**Given text:**
++++++++
These suggestions are tentative, however, primarily because the analyses were not planned in advance, so could have capitalised on chance variations in outcomes. The same limitation applies to the US trials which found multidimensional family therapy particularly suitable for high-severity youngsters. Other limitations too make the US findings an unreliable guide to whether multidimensional family therapy really is best for the most severely affected youngsters (details below), though the plausibility of the findings and the similar findings in Europe support this contention.
One of the US studies compared multidimensional family therapy with cognitive-behavioural therapy. In this study the researchers identified a set of youngsters (about 4 in 10 of the sample) initially more strongly engaged with and affected by substance use, and among whom this engagement weakened less over the course of treatment and a 12-month post-treatment follow-up. They also had more psychological problems. Among this sub-sample, engagement with substance use weakened significantly more when they had been allocated to multidimensional family therapy. Less engaged youngsters were affected about equally by both treatments. But these results were extracted only by a complex analysis which divided the sample up based not just on initial severity, but on their progress in and after treatment. The formation of these categories itself partly depended on the effects of the treatments, then the analysis tested whether the treatments affected each class differently – a circularity which complicates assessment of just what the results mean in practice. This analysis also had to contend with the fact that at each follow-up around 40% or more of the sample could not be reassessed, presumably meaning it had to estimate how they would have scored based on the available data. Such estimates can only be relied on if the data is randomly missing – in this case, if the reasons why a young person did not attend for reassessment had nothing to do with the factors which affected their response to treatment, an unlikely assumption.
++++++++
**What needs to be done:**
Can you condense the paragraph beginning "One of the US studies" in the text on family therapy trials above into a short bulleted list that keeps its main facts?
++++++++
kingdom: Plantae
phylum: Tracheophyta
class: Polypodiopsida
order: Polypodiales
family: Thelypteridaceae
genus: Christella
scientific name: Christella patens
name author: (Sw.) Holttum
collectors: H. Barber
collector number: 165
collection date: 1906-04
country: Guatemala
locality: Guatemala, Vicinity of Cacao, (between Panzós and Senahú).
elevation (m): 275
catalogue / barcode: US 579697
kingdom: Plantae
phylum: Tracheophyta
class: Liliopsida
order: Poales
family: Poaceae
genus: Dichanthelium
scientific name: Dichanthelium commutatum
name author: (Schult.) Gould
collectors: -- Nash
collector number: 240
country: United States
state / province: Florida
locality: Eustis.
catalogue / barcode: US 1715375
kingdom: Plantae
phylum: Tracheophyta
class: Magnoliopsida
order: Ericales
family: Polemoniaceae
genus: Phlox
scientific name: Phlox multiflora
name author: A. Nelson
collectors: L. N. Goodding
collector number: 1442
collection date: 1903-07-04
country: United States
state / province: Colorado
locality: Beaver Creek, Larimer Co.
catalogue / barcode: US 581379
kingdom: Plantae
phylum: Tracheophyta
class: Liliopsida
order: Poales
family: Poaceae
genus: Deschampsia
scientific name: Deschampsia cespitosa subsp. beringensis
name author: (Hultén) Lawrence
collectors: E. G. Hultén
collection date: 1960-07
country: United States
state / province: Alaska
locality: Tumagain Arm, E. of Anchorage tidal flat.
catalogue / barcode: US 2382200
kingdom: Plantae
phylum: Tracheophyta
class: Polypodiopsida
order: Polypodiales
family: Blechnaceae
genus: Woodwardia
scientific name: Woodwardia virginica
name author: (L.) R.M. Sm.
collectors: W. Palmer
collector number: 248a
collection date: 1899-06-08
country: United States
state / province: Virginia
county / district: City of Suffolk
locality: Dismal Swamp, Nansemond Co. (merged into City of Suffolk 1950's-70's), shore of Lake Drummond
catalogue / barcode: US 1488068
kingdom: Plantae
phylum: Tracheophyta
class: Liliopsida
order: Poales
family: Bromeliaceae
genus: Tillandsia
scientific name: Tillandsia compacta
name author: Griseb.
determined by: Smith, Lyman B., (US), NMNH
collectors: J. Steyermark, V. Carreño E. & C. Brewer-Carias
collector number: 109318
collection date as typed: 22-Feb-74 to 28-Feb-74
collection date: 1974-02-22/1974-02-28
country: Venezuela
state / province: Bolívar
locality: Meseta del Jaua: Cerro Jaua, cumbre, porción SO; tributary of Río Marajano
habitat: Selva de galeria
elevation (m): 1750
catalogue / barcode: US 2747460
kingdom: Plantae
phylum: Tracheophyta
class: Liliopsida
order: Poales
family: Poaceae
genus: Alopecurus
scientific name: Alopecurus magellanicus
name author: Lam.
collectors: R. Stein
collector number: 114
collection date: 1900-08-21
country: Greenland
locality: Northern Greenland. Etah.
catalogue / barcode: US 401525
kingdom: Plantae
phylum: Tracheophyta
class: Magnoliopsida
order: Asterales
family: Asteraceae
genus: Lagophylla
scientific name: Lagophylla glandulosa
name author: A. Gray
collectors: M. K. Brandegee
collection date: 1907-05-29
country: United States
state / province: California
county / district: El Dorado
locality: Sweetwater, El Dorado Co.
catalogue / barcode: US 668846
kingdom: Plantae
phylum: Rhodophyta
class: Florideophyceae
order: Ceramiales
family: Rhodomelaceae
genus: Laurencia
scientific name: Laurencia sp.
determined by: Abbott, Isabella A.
++++++++
**Exercise response:**
- A US study compared multidimensional family therapy with cognitive-behavioural therapy.
- About 4 in 10 youngsters started out more strongly engaged with and affected by substance use. Their engagement weakened less during treatment and over a 12-month follow-up, and they had more psychological problems.
- In this group, engagement with substance use weakened significantly more under multidimensional family therapy. Less engaged youngsters were affected about equally by both treatments.
- These results came from a complex analysis that grouped youngsters by initial severity and by their progress in and after treatment. The groups therefore partly depended on the treatments' effects, a circularity that makes the practical meaning hard to judge.
- At each follow-up, around 40% or more of the sample could not be reassessed, so their scores presumably had to be estimated. Such estimates are reliable only if the data are randomly missing, which is an unlikely assumption here.